+++ Given passage +++

While high sulfur loading has been pursued as a key parameter to build realistic high-energy lithium-sulfur batteries, less attention has been paid to the cathode porosity, which is much higher in sulfur/carbon composite cathodes than in traditional lithium-ion battery electrodes. For high-energy lithium-sulfur batteries, a dense electrode with low porosity is desired to minimize electrolyte intake, parasitic weight, and cost. Here we report the profound impact on the discharge polarization, reversible capacity, and cell cycling life of lithium-sulfur batteries by decreasing cathode porosities from 70 to 40%. According to the developed mechanism-based analytical model, we demonstrate that sulfur utilization is limited by the solubility of lithium-polysulfides and further conversion from lithium-polysulfides to Li2S is limited by the electronically accessible surface area of the carbon matrix. Finally, we predict an optimized cathode porosity to maximize the cell level volumetric energy density without sacrificing the sulfur utilization.

+++ Source data +++

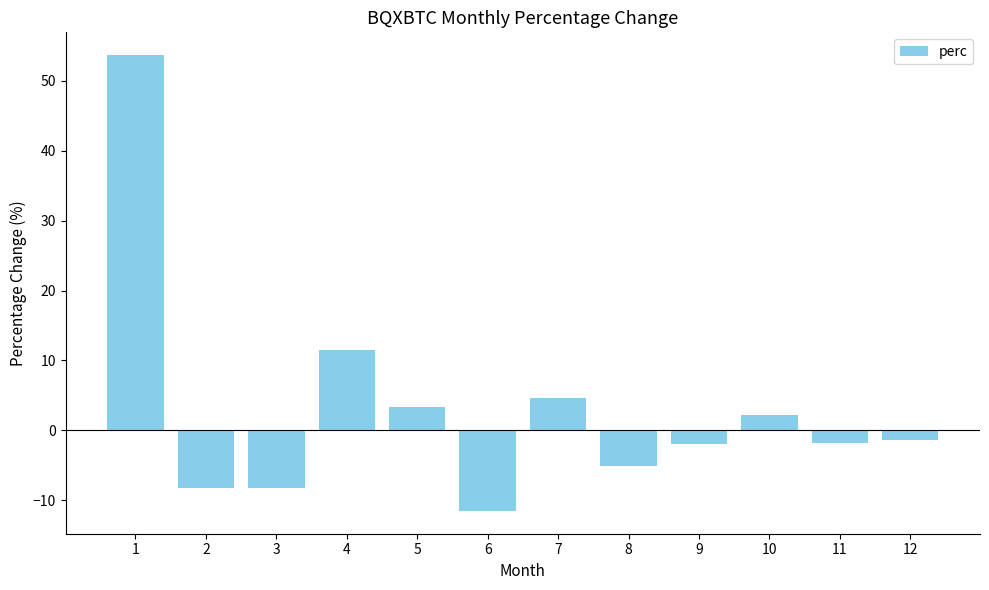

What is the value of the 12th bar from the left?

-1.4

+++
+++ Source data +++

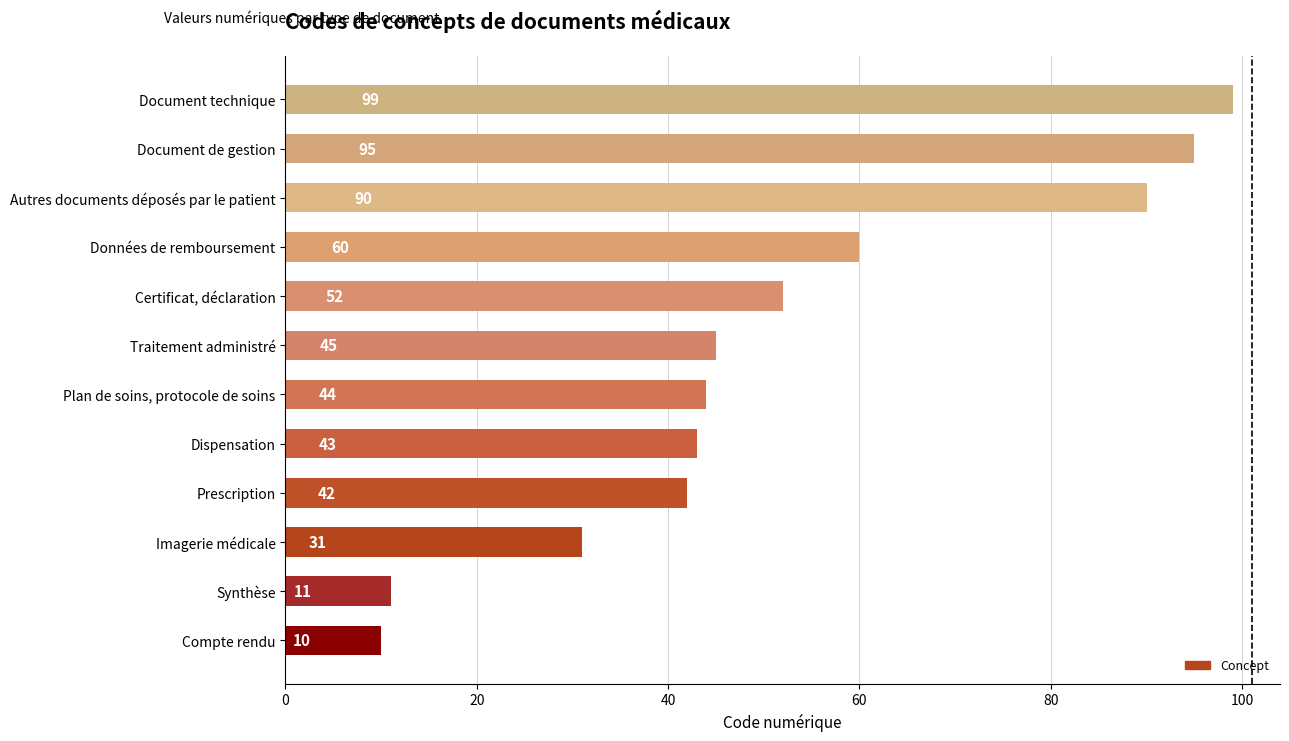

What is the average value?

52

+++

* [How to complete this task]:
According to the passage on lithium-sulfur battery cathodes, what limits sulfur utilization?

* [Solution to this problem]:
The solubility of lithium-polysulfides.